▶ _Exercise goal_
Could you transcribe every line of text in the material below character for character, leaving the pictures out of your answer?

▶ _Dataset entries_
----------

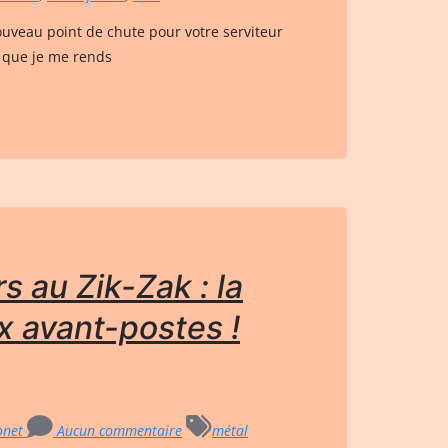
ouveau point de chute pour votre serviteur
s que je me rends
s au Zik-Zak : la
x avant-postes !
ionet
Aucun commentaire
métal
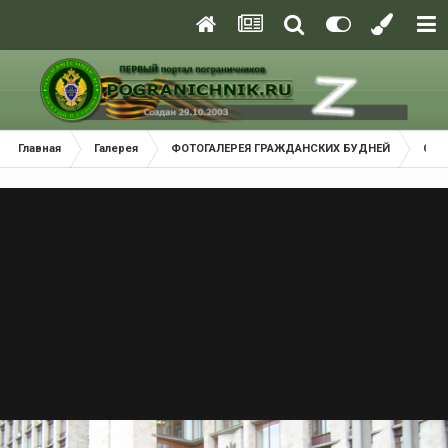
Главная
Галерея
ФОТОГАЛЕРЕЯ ГРАЖДАНСКИХ БУДНЕЙ
Соб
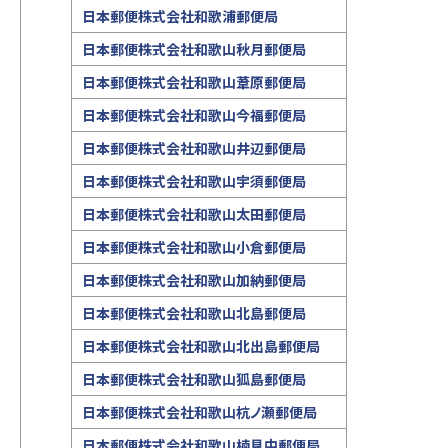
日本郵便株式会社和歌浦郵便局
日本郵便株式会社和歌山秋月郵便局
日本郵便株式会社和歌山葦原郵便局
日本郵便株式会社和歌山今福郵便局
日本郵便株式会社和歌山井辺郵便局
日本郵便株式会社和歌山宇須郵便局
日本郵便株式会社和歌山太田郵便局
日本郵便株式会社和歌山小倉郵便局
日本郵便株式会社和歌山加納郵便局
日本郵便株式会社和歌山北島郵便局
日本郵便株式会社和歌山北出島郵便局
日本郵便株式会社和歌山狐島郵便局
日本郵便株式会社和歌山杭ノ瀬郵便局
日本郵便株式会社和歌山楠見中郵便局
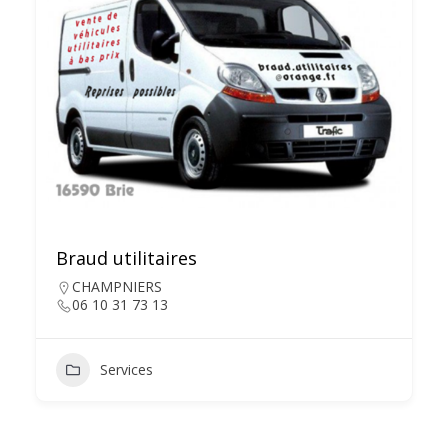
Braud utilitaires
CHAMPNIERS
06 10 31 73 13
Services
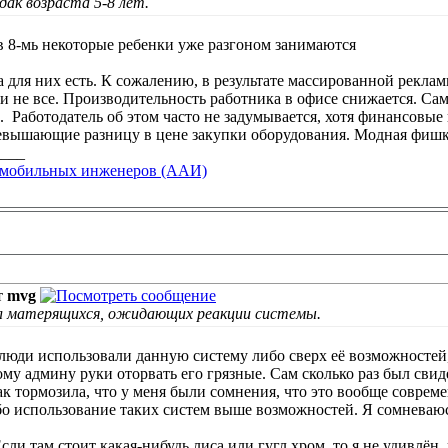
эдак возраста 5-8 лет.
 в 8-мь некоторые ребенки уже разгоном занимаются
 для них есть. К сожалению, в результате массированной рекла
ли не все. Производительность работника в офисе снижается. С
ы.
Работодатель об этом часто не задумывается, хотя финансовые
евышающие разницу в цене закупки оборудования. Модная фишка
____
омобильных инженеров (ААИ)
т
mvg
л матерящихся, ожидающих реакции системы.
 люди использовали данную систему либо сверх её возможностей,
му админу руки оторвать его грязные. Сам сколько раз был свид
к тормозила, что у меня были сомнения, что это вообще совреме
бо использование таких систем выше возможностей. Я сомневаюс
Если там стоит какая-нибудь лиса или гугл хром, то я не удивлён,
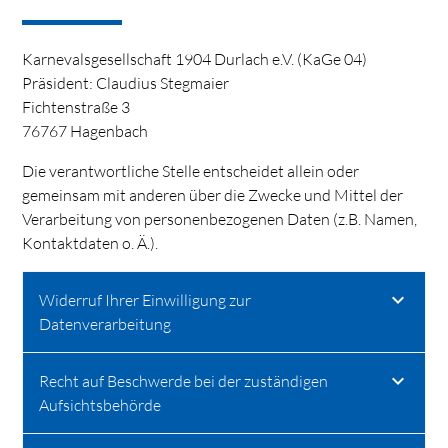
Karnevalsgesellschaft 1904 Durlach e.V. (KaGe 04)
Präsident: Claudius Stegmaier
Fichtenstraße 3
76767 Hagenbach
Die verantwortliche Stelle entscheidet allein oder
gemeinsam mit anderen über die Zwecke und Mittel der
Verarbeitung von personenbezogenen Daten (z.B. Namen,
Kontaktdaten o. Ä.).
Widerruf Ihrer Einwilligung zur
Datenverarbeitung
Recht auf Beschwerde bei der zuständigen
Aufsichtsbehörde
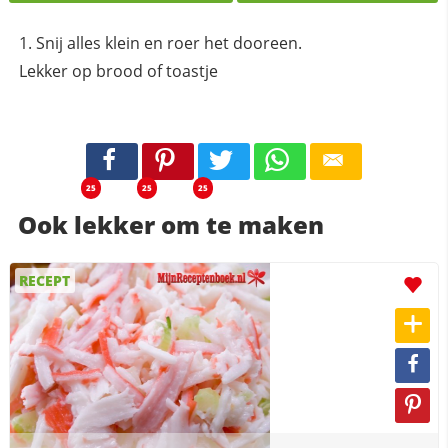
Snij alles klein en roer het dooreen.
Lekker op brood of toastje
25
25
25
Ook lekker om te maken
RECEPT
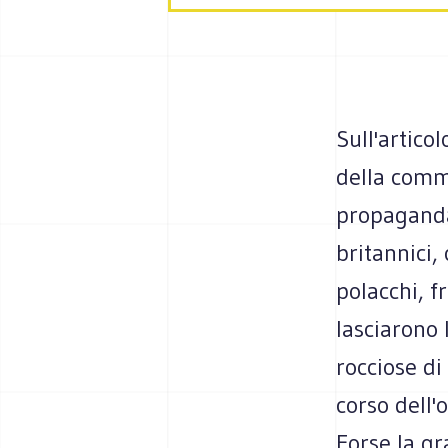
Sull'artico
della comm
propaganda
britannici,
polacchi, fr
lasciarono 
rocciose d
corso dell'
Forse la gr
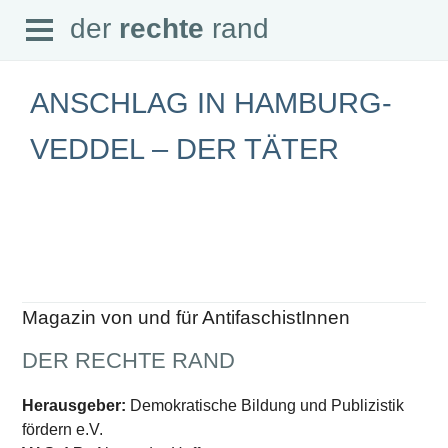
Open
der
rechte
rand
der
rechte
rand
Menu
ANSCHLAG IN HAMBURG-
VEDDEL – DER TÄTER
SEITEN
Home
Aktuell
Suche
Magazin
Audio
Abonnement
Magazin von und für AntifaschistInnen
Downloads
Impressum
DER RECHTE RAND
Datenschutz
SCHWERPUNKTE
Herausgeber:
Demokratische Bildung und Publizistik
fördern e.V.
Schwerpunkte Übersicht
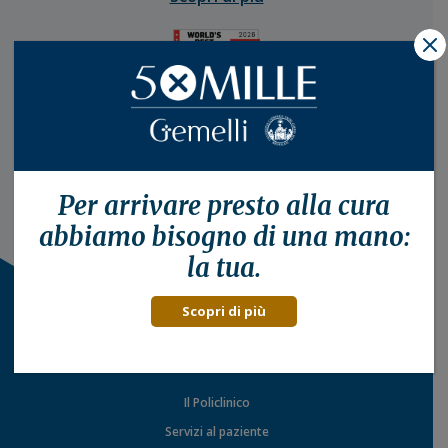
X
Per arrivare presto alla
cura
abbiamo bisogno di una mano:
la tua.
Scopri di più
Il Policlinico
Servizi al paziente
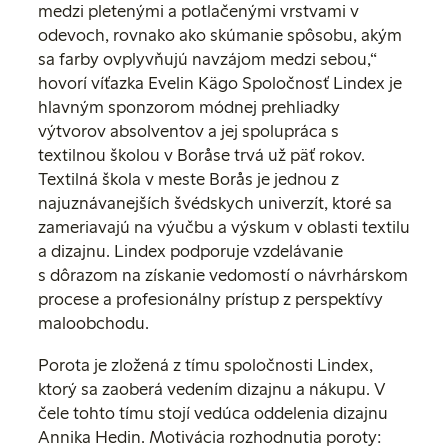
medzi pletenými a potlačenými vrstvami v
odevoch, rovnako ako skúmanie spôsobu, akým
sa farby ovplyvňujú navzájom medzi sebou,“
hovorí víťazka Evelin Kägo
Spoločnosť Lindex je
hlavným sponzorom módnej prehliadky
výtvorov absolventov a jej spolupráca s
textilnou školou v Boråse trvá už päť rokov.
Textilná škola v meste Borås je jednou z
najuznávanejších švédskych univerzít, ktoré sa
zameriavajú na výučbu a výskum v oblasti textilu
a dizajnu. Lindex podporuje vzdelávanie
s dôrazom na získanie vedomostí o návrhárskom
procese a profesionálny prístup z perspektívy
maloobchodu.
Porota je zložená z tímu spoločnosti Lindex,
ktorý sa zaoberá vedením dizajnu a nákupu. V
čele tohto tímu stojí vedúca oddelenia dizajnu
Annika Hedin. Motivácia rozhodnutia poroty:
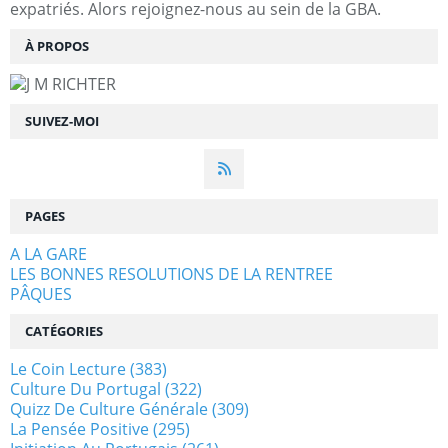
expatriés. Alors rejoignez-nous au sein de la GBA.
À PROPOS
SUIVEZ-MOI
PAGES
A LA GARE
LES BONNES RESOLUTIONS DE LA RENTREE
PÂQUES
CATÉGORIES
Le Coin Lecture
(383)
Culture Du Portugal
(322)
Quizz De Culture Générale
(309)
La Pensée Positive
(295)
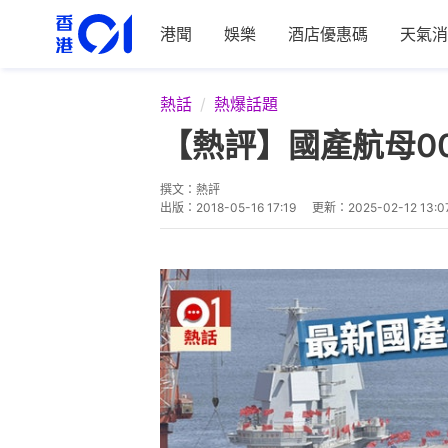
港聞
娛樂
酒店優惠碼
天氣消
熱話
熱爆話題
【熱評】國產航母0
撰文：
熱評
出版：
2018-05-16 17:19
更新：
2025-02-12 13:0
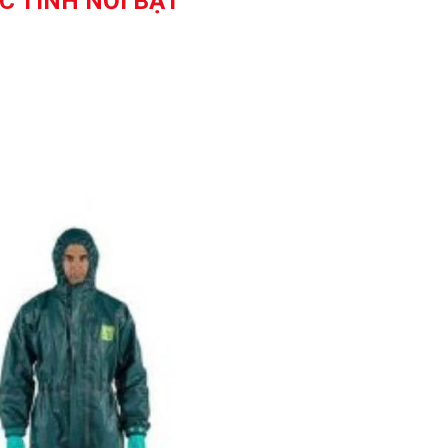
C TÍNH NỔI BẬT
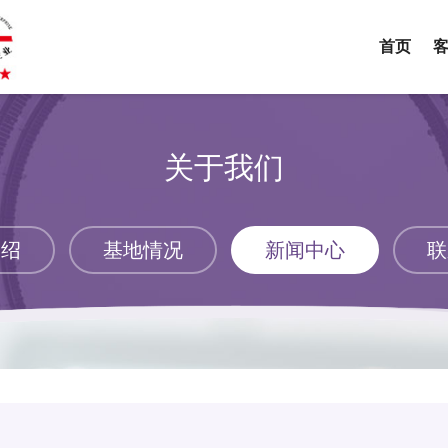
首页
首页
关于我们
新闻中心
介绍
基地情况
新闻中心
联
介绍
基地情况
联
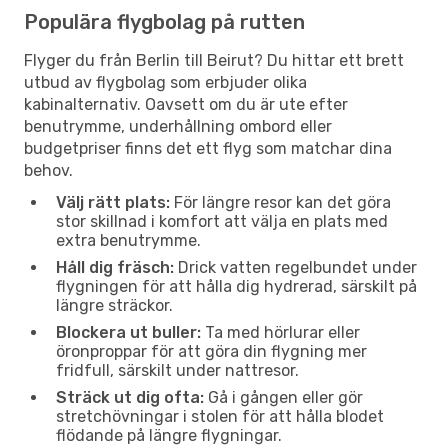
Populära flygbolag på rutten
Flyger du från Berlin till Beirut? Du hittar ett brett
utbud av flygbolag som erbjuder olika
kabinalternativ. Oavsett om du är ute efter
benutrymme, underhållning ombord eller
budgetpriser finns det ett flyg som matchar dina
behov.
Välj rätt plats:
För längre resor kan det göra
stor skillnad i komfort att välja en plats med
extra benutrymme.
Håll dig fräsch:
Drick vatten regelbundet under
flygningen för att hålla dig hydrerad, särskilt på
längre sträckor.
Blockera ut buller:
Ta med hörlurar eller
öronproppar för att göra din flygning mer
fridfull, särskilt under nattresor.
Sträck ut dig ofta:
Gå i gången eller gör
stretchövningar i stolen för att hålla blodet
flödande på längre flygningar.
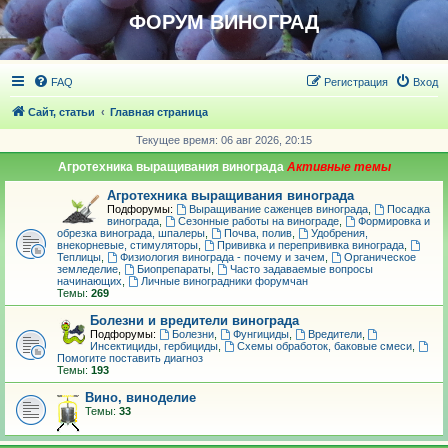
ФОРУМ ВИНОГРАД
FAQ
Регистрация
Вход
Сайт, статьи
Главная страница
Текущее время: 06 авг 2026, 20:15
Агротехника выращивания винограда
Агротехника выращивания винограда
Подфорумы:
Выращивание саженцев винограда
,
Посадка
винограда
,
Сезонные работы на винограде
,
Формировка и
обрезка винограда, шпалеры
,
Почва, полив
,
Удобрения,
внекорневые, стимуляторы
,
Прививка и перепрививка винограда
,
Теплицы
,
Физиология винограда - почему и зачем
,
Органическое
земледелие
,
Биопрепараты
,
Часто задаваемые вопросы
начинающих
,
Личные виноградники форумчан
Темы:
269
Болезни и вредители винограда
Подфорумы:
Болезни
,
Фунгициды
,
Вредители
,
Инсектициды, гербициды
,
Схемы обработок, баковые смеси
,
Помогите поставить диагноз
Темы:
193
Вино, виноделие
Темы:
33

----------

▶ _Answer area_
ouveau point de chute pour votre serviteur
s que je me rends
s au Zik-Zak : la
x avant-postes !
ionet
Aucun commentaire
métal
Главная
Галерея
ФОТОГАЛЕРЕЯ ГРАЖДАНСКИХ БУДНЕЙ
Соб
日本郵便株式会社和歌浦郵便局
日本郵便株式会社和歌山秋月郵便局
日本郵便株式会社和歌山葦原郵便局
日本郵便株式会社和歌山今福郵便局
日本郵便株式会社和歌山井辺郵便局
日本郵便株式会社和歌山宇須郵便局
日本郵便株式会社和歌山太田郵便局
日本郵便株式会社和歌山小倉郵便局
日本郵便株式会社和歌山加納郵便局
日本郵便株式会社和歌山北島郵便局
日本郵便株式会社和歌山北出島郵便局
日本郵便株式会社和歌山狐島郵便局
日本郵便株式会社和歌山杭ノ瀬郵便局
日本郵便株式会社和歌山楠見中郵便局
Braud utilitaires
CHAMPNIERS
06 10 31 73 13
Services
эдак возраста 5-8 лет.
 в 8-мь некоторые ребенки уже разгоном занимаются
 для них есть. К сожалению, в результате массированной рекла
ли не все. Производительность работника в офисе снижается. С
ы.
Работодатель об этом часто не задумывается, хотя финансовые
евышающие разницу в цене закупки оборудования. Модная фишка
____
омобильных инженеров (ААИ)
т
mvg
л матерящихся, ожидающих реакции системы.
 люди использовали данную систему либо сверх её возможностей,
му админу руки оторвать его грязные. Сам сколько раз был свид
к тормозила, что у меня были сомнения, что это вообще совреме
бо использование таких систем выше возможностей. Я сомневаюс
Если там стоит какая-нибудь лиса или гугл хром, то я не удивлён,
Karnevalsgesellschaft 1904 Durlach e.V. (KaGe 04)
Präsident: Claudius Stegmaier
Fichtenstraße 3
76767 Hagenbach
Die verantwortliche Stelle entscheidet allein oder
gemeinsam mit anderen über die Zwecke und Mittel der
Verarbeitung von personenbezogenen Daten (z.B. Namen,
Kontaktdaten o. Ä.).
Widerruf Ihrer Einwilligung zur
Datenverarbeitung
Recht auf Beschwerde bei der zuständigen
Aufsichtsbehörde
Snij alles klein en roer het dooreen.
Lekker op brood of toastje
25
25
25
Ook lekker om te maken
RECEPT
Sull'artico
della comm
propaganda
britannici,
polacchi, fr
lasciarono 
rocciose d
corso dell'
Forse la gr
Open
der
rechte
rand
der
rechte
rand
Menu
ANSCHLAG IN HAMBURG-
VEDDEL – DER TÄTER
SEITEN
Home
Aktuell
Suche
Magazin
Audio
Abonnement
Magazin von und für AntifaschistInnen
Downloads
Impressum
DER RECHTE RAND
Datenschutz
SCHWERPUNKTE
Herausgeber:
Demokratische Bildung und Publizistik
fördern e.V.
Schwerpunkte Übersicht
X
Per arrivare presto alla
cura
abbiamo bisogno di una mano:
la tua.
Scopri di più
Il Policlinico
Servizi al paziente
medzi pletenými a potlačenými vrstvami v
odevoch, rovnako ako skúmanie spôsobu, akým
sa farby ovplyvňujú navzájom medzi sebou,“
hovorí víťazka Evelin Kägo
Spoločnosť Lindex je
hlavným sponzorom módnej prehliadky
výtvorov absolventov a jej spolupráca s
textilnou školou v Boråse trvá už päť rokov.
Textilná škola v meste Borås je jednou z
najuznávanejších švédskych univerzít, ktoré sa
zameriavajú na výučbu a výskum v oblasti textilu
a dizajnu. Lindex podporuje vzdelávanie
s dôrazom na získanie vedomostí o návrhárskom
procese a profesionálny prístup z perspektívy
maloobchodu.
Porota je zložená z tímu spoločnosti Lindex,
ktorý sa zaoberá vedením dizajnu a nákupu. V
čele tohto tímu stojí vedúca oddelenia dizajnu
Annika Hedin. Motivácia rozhodnutia poroty:
expatriés. Alors rejoignez-nous au sein de la GBA.
À PROPOS
SUIVEZ-MOI
PAGES
A LA GARE
LES BONNES RESOLUTIONS DE LA RENTREE
PÂQUES
CATÉGORIES
Le Coin Lecture
(383)
Culture Du Portugal
(322)
Quizz De Culture Générale
(309)
La Pensée Positive
(295)
港聞
娛樂
酒店優惠碼
天氣消
熱話
熱爆話題
【熱評】國產航母0
撰文：
熱評
出版：
2018-05-16 17:19
更新：
2025-02-12 13:0
C TÍNH NỔI BẬT
首页
首页
关于我们
新闻中心
介绍
基地情况
新闻中心
联
介绍
基地情况
联
Populära flygbolag på rutten
Flyger du från Berlin till Beirut? Du hittar ett brett
utbud av flygbolag som erbjuder olika
kabinalternativ. Oavsett om du är ute efter
benutrymme, underhållning ombord eller
budgetpriser finns det ett flyg som matchar dina
behov.
Välj rätt plats:
För längre resor kan det göra
stor skillnad i komfort att välja en plats med
extra benutrymme.
Håll dig fräsch:
Drick vatten regelbundet under
flygningen för att hålla dig hydrerad, särskilt på
längre sträckor.
Blockera ut buller:
Ta med hörlurar eller
öronproppar för att göra din flygning mer
fridfull, särskilt under nattresor.
Sträck ut dig ofta:
Gå i gången eller gör
stretchövningar i stolen för att hålla blodet
flödande på längre flygningar.
ФОРУМ ВИНОГРАД
FAQ
Регистрация
Вход
Сайт, статьи
Главная страница
Текущее время: 06 авг 2026, 20:15
Агротехника выращивания винограда
Агротехника выращивания винограда
Подфорумы:
Выращивание саженцев винограда
,
Посадка
винограда
,
Сезонные работы на винограде
,
Формировка и
обрезка винограда, шпалеры
,
Почва, полив
,
Удобрения,
внекорневые, стимуляторы
,
Прививка и перепрививка винограда
,
Теплицы
,
Физиология винограда - почему и зачем
,
Органическое
земледелие
,
Биопрепараты
,
Часто задаваемые вопросы
начинающих
,
Личные виноградники форумчан
Темы:
269
Болезни и вредители винограда
Подфорумы:
Болезни
,
Фунгициды
,
Вредители
,
Инсектициды, гербициды
,
Схемы обработок, баковые смеси
,
Помогите поставить диагноз
Темы:
193
Вино, виноделие
Темы:
33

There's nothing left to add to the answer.